### Written task
When you reach the line that contains "Setiap Bid’ah Sesat (bag. 04)" in the data below, start reproducing lines exactly, and stop after the line that contains "baan en dacht: zij kunnen ook helpen met".
(Source data Opens)
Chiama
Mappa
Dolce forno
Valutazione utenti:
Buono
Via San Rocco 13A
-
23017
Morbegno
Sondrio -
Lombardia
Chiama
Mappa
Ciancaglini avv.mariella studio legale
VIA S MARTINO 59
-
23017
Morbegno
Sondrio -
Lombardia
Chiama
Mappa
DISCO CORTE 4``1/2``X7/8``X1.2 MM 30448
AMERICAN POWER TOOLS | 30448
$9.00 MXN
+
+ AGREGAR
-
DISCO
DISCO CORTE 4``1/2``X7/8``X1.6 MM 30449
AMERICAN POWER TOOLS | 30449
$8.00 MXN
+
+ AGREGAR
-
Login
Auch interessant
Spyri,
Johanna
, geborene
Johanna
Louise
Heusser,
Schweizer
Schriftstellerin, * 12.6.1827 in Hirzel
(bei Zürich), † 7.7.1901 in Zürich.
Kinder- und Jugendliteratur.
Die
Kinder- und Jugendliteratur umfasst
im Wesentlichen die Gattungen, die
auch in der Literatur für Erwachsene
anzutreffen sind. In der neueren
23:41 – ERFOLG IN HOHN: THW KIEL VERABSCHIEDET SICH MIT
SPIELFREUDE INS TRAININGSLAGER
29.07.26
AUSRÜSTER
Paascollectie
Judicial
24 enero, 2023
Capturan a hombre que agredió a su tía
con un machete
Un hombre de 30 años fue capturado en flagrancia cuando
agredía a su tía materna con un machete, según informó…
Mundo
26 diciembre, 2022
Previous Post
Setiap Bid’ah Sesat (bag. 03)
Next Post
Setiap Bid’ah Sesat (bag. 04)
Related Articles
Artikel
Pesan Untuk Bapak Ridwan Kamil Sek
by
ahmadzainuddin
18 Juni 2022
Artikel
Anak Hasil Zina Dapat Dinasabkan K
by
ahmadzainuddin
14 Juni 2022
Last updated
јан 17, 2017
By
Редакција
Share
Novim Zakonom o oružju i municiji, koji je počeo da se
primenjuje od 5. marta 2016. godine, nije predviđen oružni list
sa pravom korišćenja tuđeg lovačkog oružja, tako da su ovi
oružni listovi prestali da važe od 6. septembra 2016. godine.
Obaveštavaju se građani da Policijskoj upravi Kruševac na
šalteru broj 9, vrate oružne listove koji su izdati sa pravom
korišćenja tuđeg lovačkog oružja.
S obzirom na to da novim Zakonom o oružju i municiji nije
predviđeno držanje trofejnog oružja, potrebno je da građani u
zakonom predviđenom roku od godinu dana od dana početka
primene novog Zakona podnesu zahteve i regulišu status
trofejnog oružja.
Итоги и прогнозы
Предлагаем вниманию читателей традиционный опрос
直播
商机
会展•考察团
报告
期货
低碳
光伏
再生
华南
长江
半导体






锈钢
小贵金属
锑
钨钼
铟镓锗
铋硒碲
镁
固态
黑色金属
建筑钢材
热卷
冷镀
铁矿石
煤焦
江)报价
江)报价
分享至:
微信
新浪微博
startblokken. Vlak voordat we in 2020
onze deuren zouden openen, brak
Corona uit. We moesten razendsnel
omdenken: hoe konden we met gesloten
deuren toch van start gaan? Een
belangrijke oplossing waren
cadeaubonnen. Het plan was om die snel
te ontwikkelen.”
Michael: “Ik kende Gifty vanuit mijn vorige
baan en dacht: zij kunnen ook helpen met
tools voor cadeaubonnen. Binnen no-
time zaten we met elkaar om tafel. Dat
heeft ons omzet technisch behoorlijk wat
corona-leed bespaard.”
(Source data Closes)
(Source data Opens)
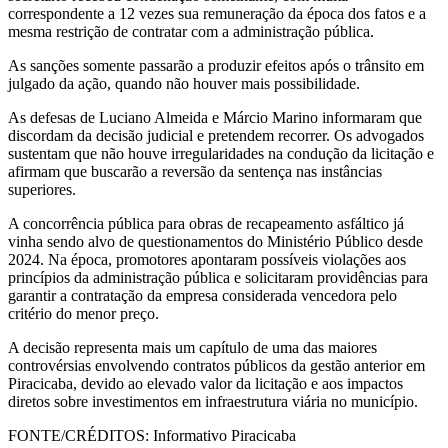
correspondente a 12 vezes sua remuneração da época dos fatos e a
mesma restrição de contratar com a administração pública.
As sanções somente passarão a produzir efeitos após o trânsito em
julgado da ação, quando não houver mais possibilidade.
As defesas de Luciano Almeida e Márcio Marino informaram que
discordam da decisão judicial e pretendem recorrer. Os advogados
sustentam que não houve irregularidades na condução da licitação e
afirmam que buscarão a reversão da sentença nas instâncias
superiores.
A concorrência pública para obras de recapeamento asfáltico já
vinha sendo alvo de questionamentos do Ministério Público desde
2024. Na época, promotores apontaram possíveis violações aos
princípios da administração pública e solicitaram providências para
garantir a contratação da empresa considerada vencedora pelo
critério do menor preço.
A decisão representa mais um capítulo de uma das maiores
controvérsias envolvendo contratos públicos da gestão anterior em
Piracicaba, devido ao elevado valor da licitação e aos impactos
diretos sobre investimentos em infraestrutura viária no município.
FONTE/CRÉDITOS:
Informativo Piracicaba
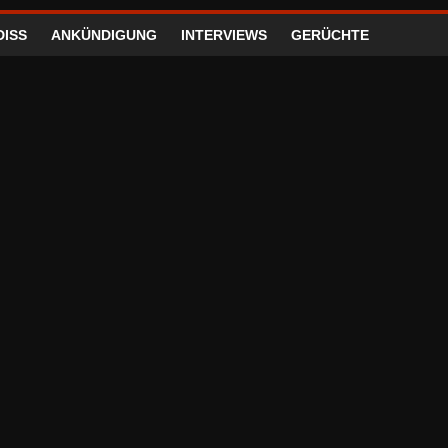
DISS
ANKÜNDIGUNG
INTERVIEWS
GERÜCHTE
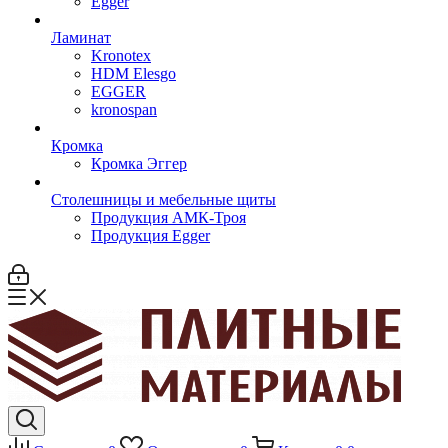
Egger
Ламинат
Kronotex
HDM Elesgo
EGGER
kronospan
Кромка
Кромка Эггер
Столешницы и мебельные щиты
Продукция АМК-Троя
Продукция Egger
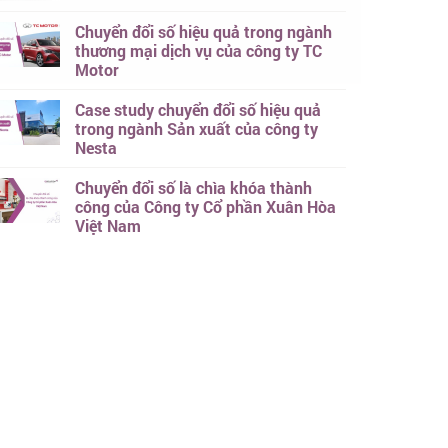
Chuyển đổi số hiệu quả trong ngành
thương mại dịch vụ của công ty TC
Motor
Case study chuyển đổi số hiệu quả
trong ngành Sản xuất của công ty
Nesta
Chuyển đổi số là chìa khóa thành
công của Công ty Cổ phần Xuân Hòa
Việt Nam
(Source data Closes)
(Source data Opens)
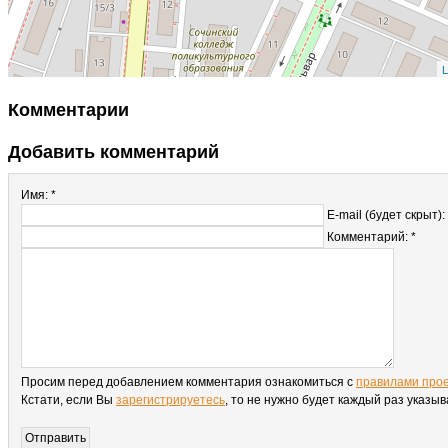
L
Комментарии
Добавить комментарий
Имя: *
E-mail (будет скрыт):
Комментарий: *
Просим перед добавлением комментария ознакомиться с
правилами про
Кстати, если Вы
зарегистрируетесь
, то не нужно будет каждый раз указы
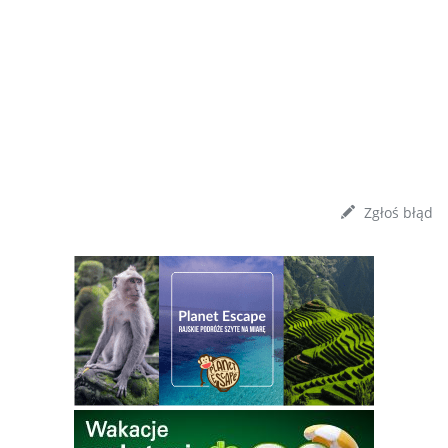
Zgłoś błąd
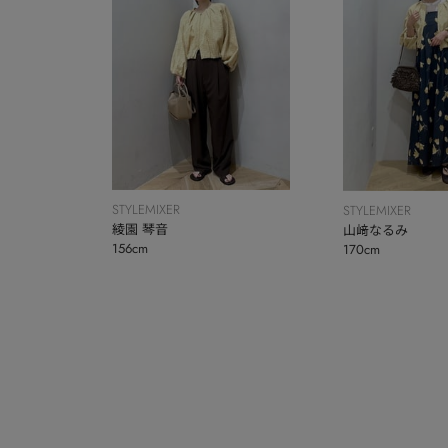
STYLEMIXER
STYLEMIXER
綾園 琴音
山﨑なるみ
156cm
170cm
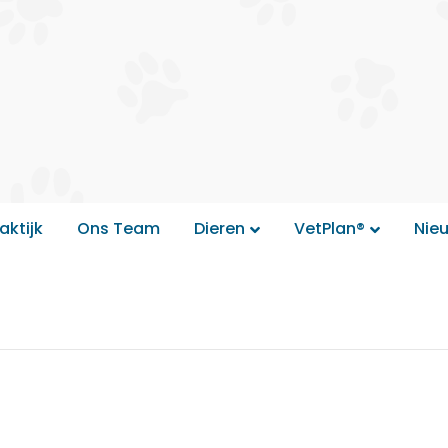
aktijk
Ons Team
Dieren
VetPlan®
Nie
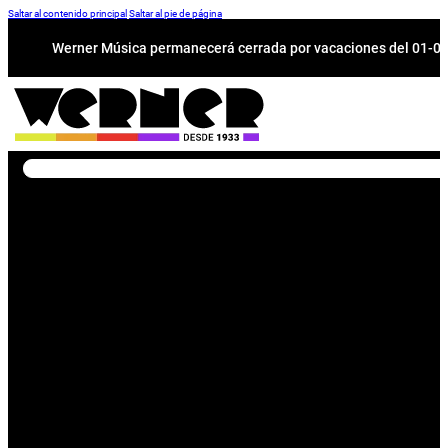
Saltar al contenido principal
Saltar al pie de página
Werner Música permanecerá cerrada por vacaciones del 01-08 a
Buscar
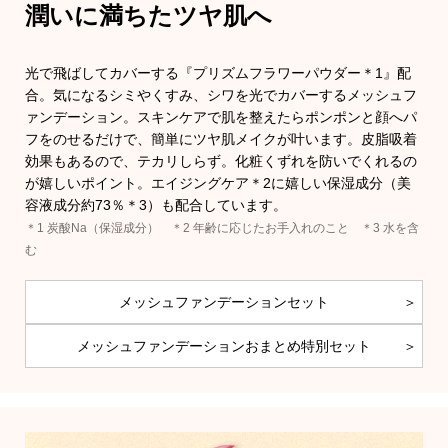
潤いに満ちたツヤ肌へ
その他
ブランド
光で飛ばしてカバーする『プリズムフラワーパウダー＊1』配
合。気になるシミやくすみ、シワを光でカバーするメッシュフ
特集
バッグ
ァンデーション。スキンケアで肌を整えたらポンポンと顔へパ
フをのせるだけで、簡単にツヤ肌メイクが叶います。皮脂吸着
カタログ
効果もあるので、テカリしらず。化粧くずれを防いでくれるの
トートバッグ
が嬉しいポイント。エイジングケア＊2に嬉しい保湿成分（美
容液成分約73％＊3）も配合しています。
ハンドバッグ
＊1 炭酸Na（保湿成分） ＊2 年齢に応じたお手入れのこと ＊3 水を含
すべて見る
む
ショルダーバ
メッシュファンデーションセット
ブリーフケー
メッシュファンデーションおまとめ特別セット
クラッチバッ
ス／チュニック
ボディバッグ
(Source data Closes)
### Task answer
Setiap Bid’ah Sesat (bag. 04)
Related Articles
Artikel
Pesan Untuk Bapak Ridwan Kamil Sek
by
ahmadzainuddin
18 Juni 2022
Artikel
Anak Hasil Zina Dapat Dinasabkan K
by
ahmadzainuddin
14 Juni 2022
Last updated
јан 17, 2017
By
Редакција
Share
Novim Zakonom o oružju i municiji, koji je počeo da se
primenjuje od 5. marta 2016. godine, nije predviđen oružni list
sa pravom korišćenja tuđeg lovačkog oružja, tako da su ovi
oružni listovi prestali da važe od 6. septembra 2016. godine.
Obaveštavaju se građani da Policijskoj upravi Kruševac na
šalteru broj 9, vrate oružne listove koji su izdati sa pravom
korišćenja tuđeg lovačkog oružja.
S obzirom na to da novim Zakonom o oružju i municiji nije
predviđeno držanje trofejnog oružja, potrebno je da građani u
zakonom predviđenom roku od godinu dana od dana početka
primene novog Zakona podnesu zahteve i regulišu status
trofejnog oružja.
Итоги и прогнозы
Предлагаем вниманию читателей традиционный опрос
直播
商机
会展•考察团
报告
期货
低碳
光伏
再生
华南
长江
半导体






锈钢
小贵金属
锑
钨钼
铟镓锗
铋硒碲
镁
固态
黑色金属
建筑钢材
热卷
冷镀
铁矿石
煤焦
江)报价
江)报价
分享至:
微信
新浪微博
startblokken. Vlak voordat we in 2020
onze deuren zouden openen, brak
Corona uit. We moesten razendsnel
omdenken: hoe konden we met gesloten
deuren toch van start gaan? Een
belangrijke oplossing waren
cadeaubonnen. Het plan was om die snel
te ontwikkelen.”
Michael: “Ik kende Gifty vanuit mijn vorige
baan en dacht: zij kunnen ook helpen met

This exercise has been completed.